The connection between deprivation and the prevalence of disease, as Brian Wispelwey and Amaya Al Orza pointed out in an April 18 piece in the London Review of Books, should not be underestimated.

In the United States itself, for example, diabetes is twice as common among needy Americans, such as African Americans living in ghettos, as among others.

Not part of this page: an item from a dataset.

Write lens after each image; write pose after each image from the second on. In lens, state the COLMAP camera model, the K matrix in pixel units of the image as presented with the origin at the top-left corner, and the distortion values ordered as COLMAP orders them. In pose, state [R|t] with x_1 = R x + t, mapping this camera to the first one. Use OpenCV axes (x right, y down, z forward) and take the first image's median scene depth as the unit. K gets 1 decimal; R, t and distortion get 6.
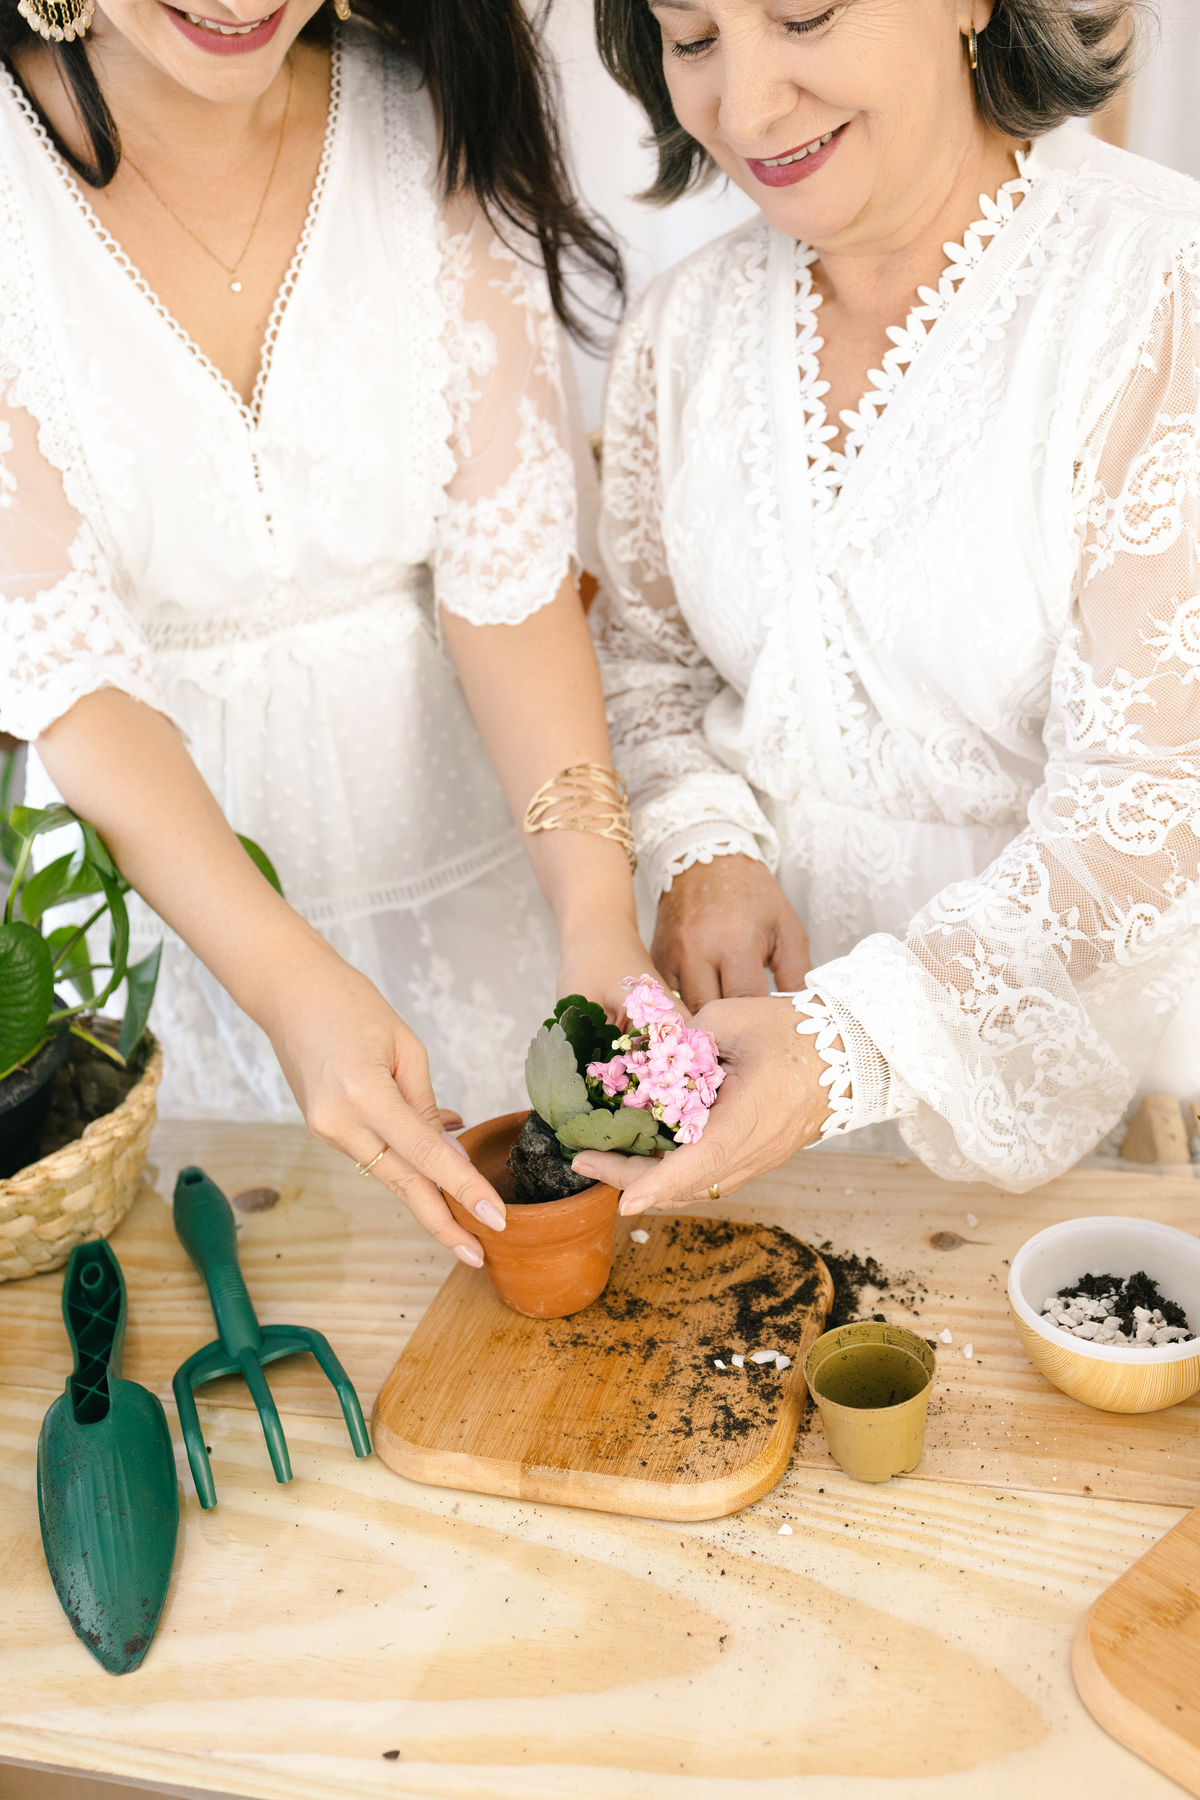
lens RADIAL K [[1899.3, 0, 608.0], [0, 1899.3, 849.0], [0, 0, 1]] dist [-0.003569, -0.008061]
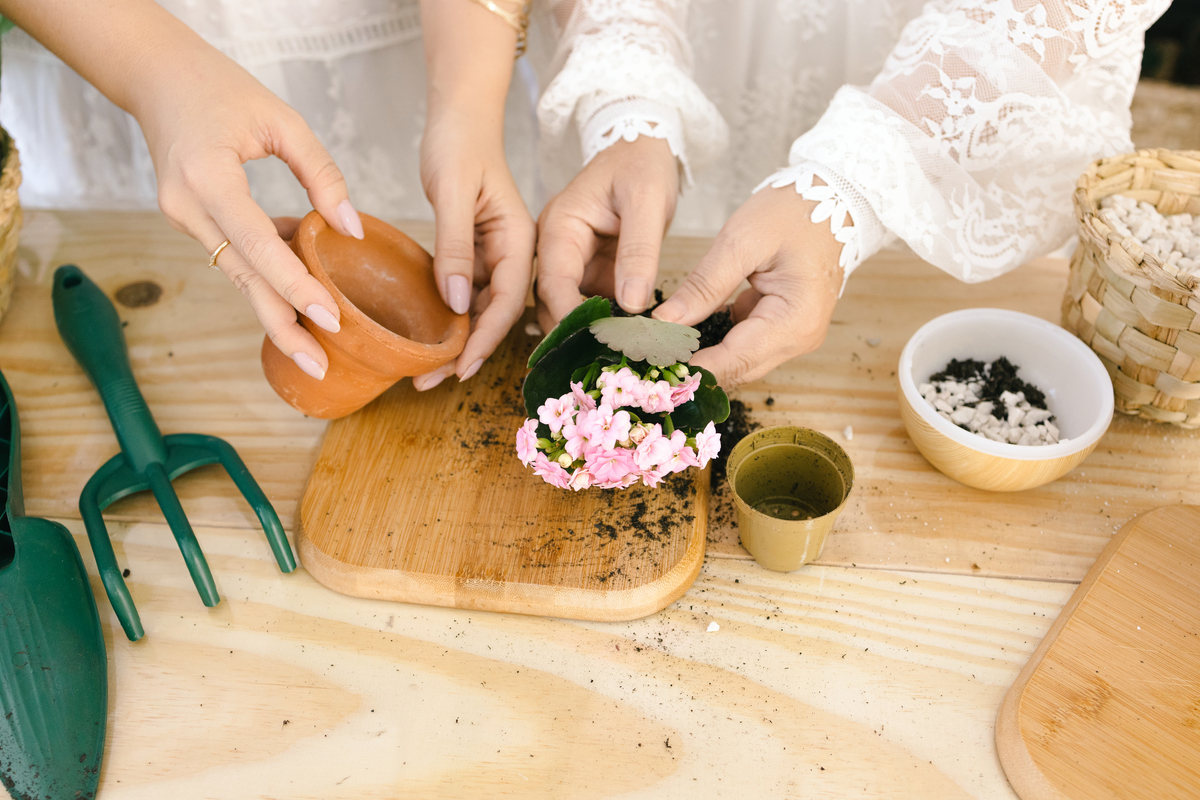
lens RADIAL K [[1309.1, 0, 596.7], [0, 1309.1, 359.2], [0, 0, 1]] dist [0.072969, -0.171745]
pose [[0.981917, -0.040426, 0.184944, -0.092565], [-0.022030, 0.945895, 0.323723, -0.016562], [-0.188024, -0.321944, 0.927900, 0.353953]]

In the West Bank and Gaza, territories with a feeble, underfunded health system (the West Bank has 120 ventilators in public hospitals for 3.2 million people and fewer still for the two million in Gaza), it is a case of the fire next time — that is to say, the toll of an outbreak in these territories could be catastrophic should Covid-19 reach the scale there currently seen in Europe and the United States.

Videos and pamphlets

Still, Palestinian activists are not sitting on their behinds. And here I quote at length from the splendid piece by Wispelwey and Al Orza. “Palestinians in camps have resorted to community based responses to protect themselves”, they wrote.

“Popular committees and local organisations have taken the lead, and in some cases employees have donated their salaries to cover the costs of campwide Covid-19 prevention measures. In Aida and Azza camps in Bethlehem, young refugees [originally] trained as community health workers (CHWs) to fight the diabetes epidemic have now organised themselves in response to Covid-19.

"Working under the occupation, the CHWs have produced videos and pamphlets detailing ways to minimise the risk of contracting the virus. They call on their patients daily and arrange for the safe delivery of life-saving diabetes medicine”. To these folks, you take your hat off.

True, David Friedman’s joke packed a cruel punch.

But Palestinians by now know how to take punches. And, no, there’s no danger that they will follow the recommendation advanced by President Trump, from the White lectern, during one of his ribald, two-hour marathon press conferences last Thursday, and start ingesting bleach as a cure for the virus.

Lysol strictly as a kitchen disinfectant. A five million dollar handout strictly as a joke.

— Fawaz Turki is a journalist, lecturer and author based in Washington. He is the author of The Disinherited: Journal of a Palestinian Exile.